Rewrite the text of every item, changing each "Kubernetes" to "K8s" and leaving everything else as it is. Leave out the pictures.

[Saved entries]
↓↓↓

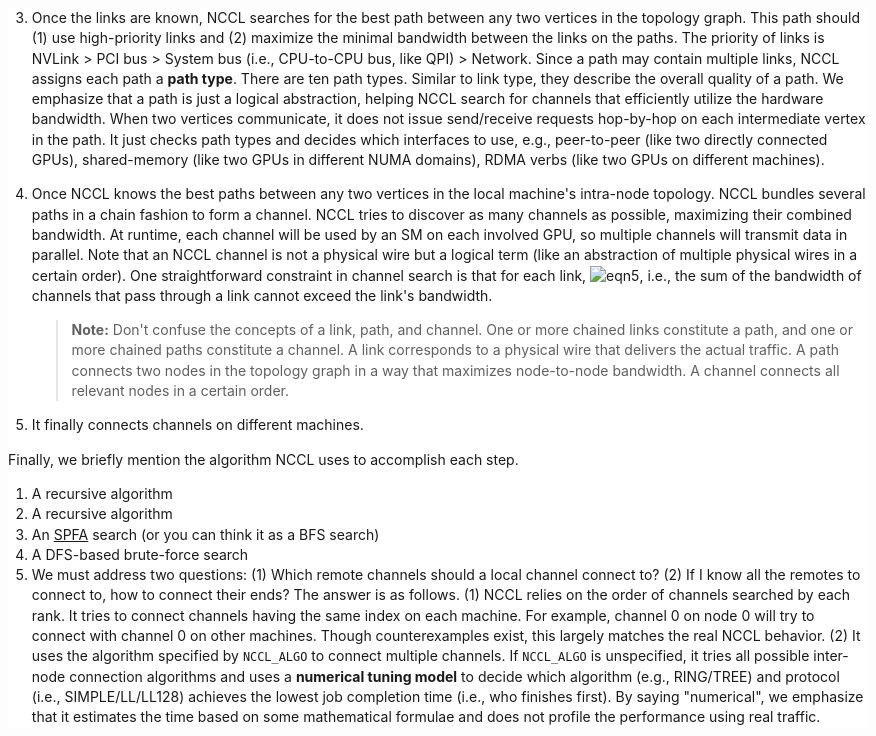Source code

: 3. Once the links are known, NCCL searches for the best path between any two vertices in the topology graph. This path should (1) use high-priority links and (2) maximize the minimal bandwidth between the links on the paths. The priority of links is NVLink > PCI bus > System bus (i.e., CPU-to-CPU bus, like QPI) > Network. Since a path may contain multiple links, NCCL assigns each path a **path type**. There are ten path types. Similar to link type, they describe the overall quality of a path. We emphasize that a path is just a logical abstraction, helping NCCL search for channels that efficiently utilize the hardware bandwidth. When two vertices communicate, it does not issue send/receive requests hop-by-hop on each intermediate vertex in the path. It just checks path types and decides which interfaces to use, e.g., peer-to-peer (like two directly connected GPUs), shared-memory (like two GPUs in different NUMA domains), RDMA verbs (like two GPUs on different machines).

4. Once NCCL knows the best paths between any two vertices in the local machine's intra-node topology. NCCL bundles several paths in a chain fashion to form a channel. NCCL tries to discover as many channels as possible, maximizing their combined bandwidth. At runtime, each channel will be used by an SM on each involved GPU, so multiple channels will transmit data in parallel. Note that an NCCL channel is not a physical wire but a logical term (like an abstraction of multiple physical wires in a certain order). One straightforward constraint in channel search is that for each link, ![eqn5](https://latex.codecogs.com/svg.image?\sum_{c\in\mathrm{channels}}\mathbb{I}_{\mathrm{link}\in&space;c}\cdot\mathrm{Bw}(c)\leq\mathrm{Bw}(\mathrm{link})), i.e., the sum of the bandwidth of channels that pass through a link cannot exceed the link's bandwidth.

   > **Note:** Don't confuse the concepts of a link, path, and channel. One or more chained links constitute a path, and one or more chained paths constitute a channel. A link corresponds to a physical wire that delivers the actual traffic. A path connects two nodes in the topology graph in a way that maximizes node-to-node bandwidth. A channel connects all relevant nodes in a certain order.

5. It finally connects channels on different machines.

Finally, we briefly mention the algorithm NCCL uses to accomplish each step.

1. A recursive algorithm
2. A recursive algorithm
3. An [SPFA](https://oi-wiki.org/graph/shortest-path/#bellmanford-%E7%AE%97%E6%B3%95) search (or you can think it as a BFS search)
4. A DFS-based brute-force search
5. We must address two questions: (1) Which remote channels should a local channel connect to? (2) If I know all the remotes to connect to, how to connect their ends? The answer is as follows. (1) NCCL relies on the order of channels searched by each rank. It tries to connect channels having the same index on each machine. For example, channel 0 on node 0 will try to connect with channel 0 on other machines. Though counterexamples exist, this largely matches the real NCCL behavior. (2) It uses the algorithm specified by `NCCL_ALGO` to connect multiple channels. If `NCCL_ALGO` is unspecified, it tries all possible inter-node connection algorithms and uses a **numerical tuning model** to decide which algorithm (e.g., RING/TREE) and protocol (i.e., SIMPLE/LL/LL128) achieves the lowest job completion time (i.e., who finishes first). By saying "numerical", we emphasize that it estimates the time based on some mathematical formulae and does not profile the performance using real traffic.

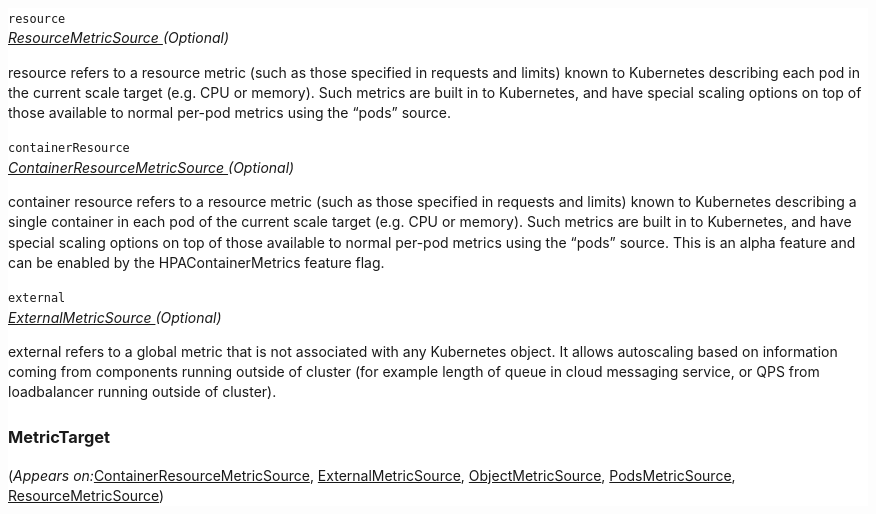 <td>
<code>resource</code><br/>
<em>
<a href="#starrocks.com/v1alpha1.ResourceMetricSource">
ResourceMetricSource
</a>
</em>
</td>
<td>
<em>(Optional)</em>
<p>resource refers to a resource metric (such as those specified in
requests and limits) known to Kubernetes describing each pod in the
current scale target (e.g. CPU or memory). Such metrics are built in to
Kubernetes, and have special scaling options on top of those available
to normal per-pod metrics using the &ldquo;pods&rdquo; source.</p>
</td>
</tr>
<tr>
<td>
<code>containerResource</code><br/>
<em>
<a href="#starrocks.com/v1alpha1.ContainerResourceMetricSource">
ContainerResourceMetricSource
</a>
</em>
</td>
<td>
<em>(Optional)</em>
<p>container resource refers to a resource metric (such as those specified in
requests and limits) known to Kubernetes describing a single container in
each pod of the current scale target (e.g. CPU or memory). Such metrics are
built in to Kubernetes, and have special scaling options on top of those
available to normal per-pod metrics using the &ldquo;pods&rdquo; source.
This is an alpha feature and can be enabled by the HPAContainerMetrics feature flag.</p>
</td>
</tr>
<tr>
<td>
<code>external</code><br/>
<em>
<a href="#starrocks.com/v1alpha1.ExternalMetricSource">
ExternalMetricSource
</a>
</em>
</td>
<td>
<em>(Optional)</em>
<p>external refers to a global metric that is not associated
with any Kubernetes object. It allows autoscaling based on information
coming from components running outside of cluster
(for example length of queue in cloud messaging service, or
QPS from loadbalancer running outside of cluster).</p>
</td>
</tr>
</tbody>
</table>
<h3 id="starrocks.com/v1alpha1.MetricTarget">MetricTarget
</h3>
<p>
(<em>Appears on:</em><a href="#starrocks.com/v1alpha1.ContainerResourceMetricSource">ContainerResourceMetricSource</a>, <a href="#starrocks.com/v1alpha1.ExternalMetricSource">ExternalMetricSource</a>, <a href="#starrocks.com/v1alpha1.ObjectMetricSource">ObjectMetricSource</a>, <a href="#starrocks.com/v1alpha1.PodsMetricSource">PodsMetricSource</a>, <a href="#starrocks.com/v1alpha1.ResourceMetricSource">ResourceMetricSource</a>)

↑↑↑

# WRITTEN ANSWER
Source code

: 3. Once the links are known, NCCL searches for the best path between any two vertices in the topology graph. This path should (1) use high-priority links and (2) maximize the minimal bandwidth between the links on the paths. The priority of links is NVLink > PCI bus > System bus (i.e., CPU-to-CPU bus, like QPI) > Network. Since a path may contain multiple links, NCCL assigns each path a **path type**. There are ten path types. Similar to link type, they describe the overall quality of a path. We emphasize that a path is just a logical abstraction, helping NCCL search for channels that efficiently utilize the hardware bandwidth. When two vertices communicate, it does not issue send/receive requests hop-by-hop on each intermediate vertex in the path. It just checks path types and decides which interfaces to use, e.g., peer-to-peer (like two directly connected GPUs), shared-memory (like two GPUs in different NUMA domains), RDMA verbs (like two GPUs on different machines).

4. Once NCCL knows the best paths between any two vertices in the local machine's intra-node topology. NCCL bundles several paths in a chain fashion to form a channel. NCCL tries to discover as many channels as possible, maximizing their combined bandwidth. At runtime, each channel will be used by an SM on each involved GPU, so multiple channels will transmit data in parallel. Note that an NCCL channel is not a physical wire but a logical term (like an abstraction of multiple physical wires in a certain order). One straightforward constraint in channel search is that for each link, ![eqn5](https://latex.codecogs.com/svg.image?\sum_{c\in\mathrm{channels}}\mathbb{I}_{\mathrm{link}\in&space;c}\cdot\mathrm{Bw}(c)\leq\mathrm{Bw}(\mathrm{link})), i.e., the sum of the bandwidth of channels that pass through a link cannot exceed the link's bandwidth.

   > **Note:** Don't confuse the concepts of a link, path, and channel. One or more chained links constitute a path, and one or more chained paths constitute a channel. A link corresponds to a physical wire that delivers the actual traffic. A path connects two nodes in the topology graph in a way that maximizes node-to-node bandwidth. A channel connects all relevant nodes in a certain order.

5. It finally connects channels on different machines.

Finally, we briefly mention the algorithm NCCL uses to accomplish each step.

1. A recursive algorithm
2. A recursive algorithm
3. An [SPFA](https://oi-wiki.org/graph/shortest-path/#bellmanford-%E7%AE%97%E6%B3%95) search (or you can think it as a BFS search)
4. A DFS-based brute-force search
5. We must address two questions: (1) Which remote channels should a local channel connect to? (2) If I know all the remotes to connect to, how to connect their ends? The answer is as follows. (1) NCCL relies on the order of channels searched by each rank. It tries to connect channels having the same index on each machine. For example, channel 0 on node 0 will try to connect with channel 0 on other machines. Though counterexamples exist, this largely matches the real NCCL behavior. (2) It uses the algorithm specified by `NCCL_ALGO` to connect multiple channels. If `NCCL_ALGO` is unspecified, it tries all possible inter-node connection algorithms and uses a **numerical tuning model** to decide which algorithm (e.g., RING/TREE) and protocol (i.e., SIMPLE/LL/LL128) achieves the lowest job completion time (i.e., who finishes first). By saying "numerical", we emphasize that it estimates the time based on some mathematical formulae and does not profile the performance using real traffic.

 <td>
<code>resource</code><br/>
<em>
<a href="#starrocks.com/v1alpha1.ResourceMetricSource">
ResourceMetricSource
</a>
</em>
</td>
<td>
<em>(Optional)</em>
<p>resource refers to a resource metric (such as those specified in
requests and limits) known to K8s describing each pod in the
current scale target (e.g. CPU or memory). Such metrics are built in to
K8s, and have special scaling options on top of those available
to normal per-pod metrics using the &ldquo;pods&rdquo; source.</p>
</td>
</tr>
<tr>
<td>
<code>containerResource</code><br/>
<em>
<a href="#starrocks.com/v1alpha1.ContainerResourceMetricSource">
ContainerResourceMetricSource
</a>
</em>
</td>
<td>
<em>(Optional)</em>
<p>container resource refers to a resource metric (such as those specified in
requests and limits) known to K8s describing a single container in
each pod of the current scale target (e.g. CPU or memory). Such metrics are
built in to K8s, and have special scaling options on top of those
available to normal per-pod metrics using the &ldquo;pods&rdquo; source.
This is an alpha feature and can be enabled by the HPAContainerMetrics feature flag.</p>
</td>
</tr>
<tr>
<td>
<code>external</code><br/>
<em>
<a href="#starrocks.com/v1alpha1.ExternalMetricSource">
ExternalMetricSource
</a>
</em>
</td>
<td>
<em>(Optional)</em>
<p>external refers to a global metric that is not associated
with any K8s object. It allows autoscaling based on information
coming from components running outside of cluster
(for example length of queue in cloud messaging service, or
QPS from loadbalancer running outside of cluster).</p>
</td>
</tr>
</tbody>
</table>
<h3 id="starrocks.com/v1alpha1.MetricTarget">MetricTarget
</h3>
<p>
(<em>Appears on:</em><a href="#starrocks.com/v1alpha1.ContainerResourceMetricSource">ContainerResourceMetricSource</a>, <a href="#starrocks.com/v1alpha1.ExternalMetricSource">ExternalMetricSource</a>, <a href="#starrocks.com/v1alpha1.ObjectMetricSource">ObjectMetricSource</a>, <a href="#starrocks.com/v1alpha1.PodsMetricSource">PodsMetricSource</a>, <a href="#starrocks.com/v1alpha1.ResourceMetricSource">ResourceMetricSource</a>)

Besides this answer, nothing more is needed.